Andrea Doolan of Atlantia Food Clinical Trials
6th June 2018
Imagine not just finding your work both fascinating and challenging – but knowing that what you do every day will help others cope with everything from depression to weight loss and digestive problems.
That’s the sheer satisfaction of day-to-day working life for scientist Andrea Doolan, founder member and CEO of the successful firm Atlantia, an Irish-owned and operated food clinical trials company based in Cork – although it spun out of what is now known as APC Microbiome Ireland at UCC just a few years ago, it’s already earned a strong reputation with companies across the food sector on both the domestic and international stages.“ At the moment we’re testing everything from the effects of fruit extracts on knee pain, to the impact of probiotics on weight-loss and cognitive functioning,” explains Andrea, who holds a BSc in Microbiology and a HDip in Applied Science from NUI Galway and whose passion for research excellence – and for the company’s influence on the future of food development worldwide – is clear.
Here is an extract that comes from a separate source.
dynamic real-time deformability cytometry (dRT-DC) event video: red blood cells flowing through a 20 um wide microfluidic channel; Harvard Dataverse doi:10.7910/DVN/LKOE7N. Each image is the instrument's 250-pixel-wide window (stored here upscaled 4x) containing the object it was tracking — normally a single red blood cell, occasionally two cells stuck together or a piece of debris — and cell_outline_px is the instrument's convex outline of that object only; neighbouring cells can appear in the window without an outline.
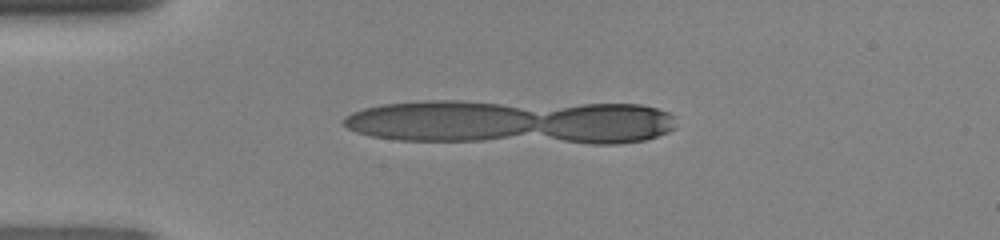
{"species": "human", "species_latin": "Homo sapiens", "temperature_condition": "room temperature", "stored_images_in_passage": 6, "segment_of_instrument_passage": [2, 2], "camera_frame_rate_fps": 3000, "um_per_image_px": 0.085, "donor": {"sex": "female"}, "frame": {"image": 1, "passage_image": 6, "time_ms": 1.667, "image_size_px": [1000, 240], "cell_outline_px": [[660, 132], [652, 136], [636, 140], [572, 140], [556, 136], [548, 132], [548, 116], [556, 112], [572, 108], [600, 104], [628, 104], [652, 108], [660, 112]], "centroid_in_image_um": [51.46, 10.43], "position_along_channel_um": 33.5, "area_um2": 25.61}}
The journey from lab-counter to shop-shelf is quite a long one, Andrea acknowledges, but the reward from the work she and her fellow scientists carry out is clear – the company hopes, for example, to see probiotics with proven claims for improving positive mental and digestive health on sale within the next year or two.
A seasoned business leader and biotech professional with expertise in medical research, molecular biology, biotechnology, cell culture, polymerase chain reaction (PCR), and life sciences, the outgoing mother-of-two from the North Cork town of Mallow, has worked in the clinical trials area since leaving Cork for the US in the gloomy, and deeply recessionary, mid-nineties.
In Boston she worked as Clinical Trials Coordinator for the Harvard AIDS Clinical Trials Group at Massachusetts General Hospital before returning to Ireland some five years later, and taking up the position as Human Studies Manager with what was then known as the Alimentary Pharmabiotic Centre, at UCC. “I got a very good introduction to clinical trials,” she recalls. “The fact that I worked in Harvard opened a lot of doors for me when I returned to Ireland in 2000,” observes Andrea, who decided to co-found Atlantia with a number of colleagues after spotting a definite niche for the management of clinical food trials: “We noticed that food companies were regularly approaching APC to run food clinical trials which was not its primary remit,” she recalls now.
She and her fellow scientists were quick to grasp the opportunity to meet that growing need, and the rest is history – Andrea launched Atlantia in 2013 in conjunction with UCC colleagues, Professor Ted Dinan, Professor Fergus Shanahan and Barry Skillington. These days the still-fledgling Cork firm conducts clinical research across a wide range of foods and food extracts, as well as measuring intake and impact on food study participants. Although Atlantia is as yet only five years old, it’s already well on its way to make real its vision to become the world leader in the advancement of nutritional treatment of key global health challenges through the use of natural food derivatives.
To date the company has worked in conjunction with more than half of the top ten global food companies- and across a range of trials conducted across areas as diverse as sports performance, cardiovascular, cognitive function, muscle loss in the elderly and oral health. One of the firm’s most interesting projects is the effect of probiotics on the gut: “We found that modifying the microbiota (the population of bacteria in the gut) can have a positive physiological benefit such as improving mood and stress levels, digestive health and even potentially sporting performance,” explains Doolan. “Theoretically we believe that improving your microbiome can improve your sporting performance because a poorly functioning digestive system can impact on your physical prowess. You really are what you eat – we all hear it, but it is true and the research proves it.”
Food companies are constantly looking for innovative products and they come to Atlantia to test how much benefit certain functional ingredients might have for the consumer, she explains: “At the moment, for example, we’re testing everything form the effects of fruit extracts on knee pain and probiotics on weight loss and cognitive functioning,” she explains. “It’s very interesting work – what we do every day is fascinating,” she observes.
Atlantia’s services are in big demand both here and abroad, and not surprisingly, the firm, which currently employs 25 people at its Cork headquarters, ranging from clinical professors, to doctors and scientists, as well as a full-scale sales and operational support team has grown considerably in the five years since it was established.
There’s further expansion on the horizon. On the home front Atlantia expects to increase its workforce by some 20% and expand its facilities in Cork over the next few years. The founders also plan to launch a US subsidiary over the next 24 to 36 months. However, central to Atlantia’s work, Andrea points out, is its mammoth database of research participants. This army of some 14,000 ordinary people, scattered across Cork city and County, is one of the company’s most valuable assets, she says: “Without them we simply could not carry out the work.”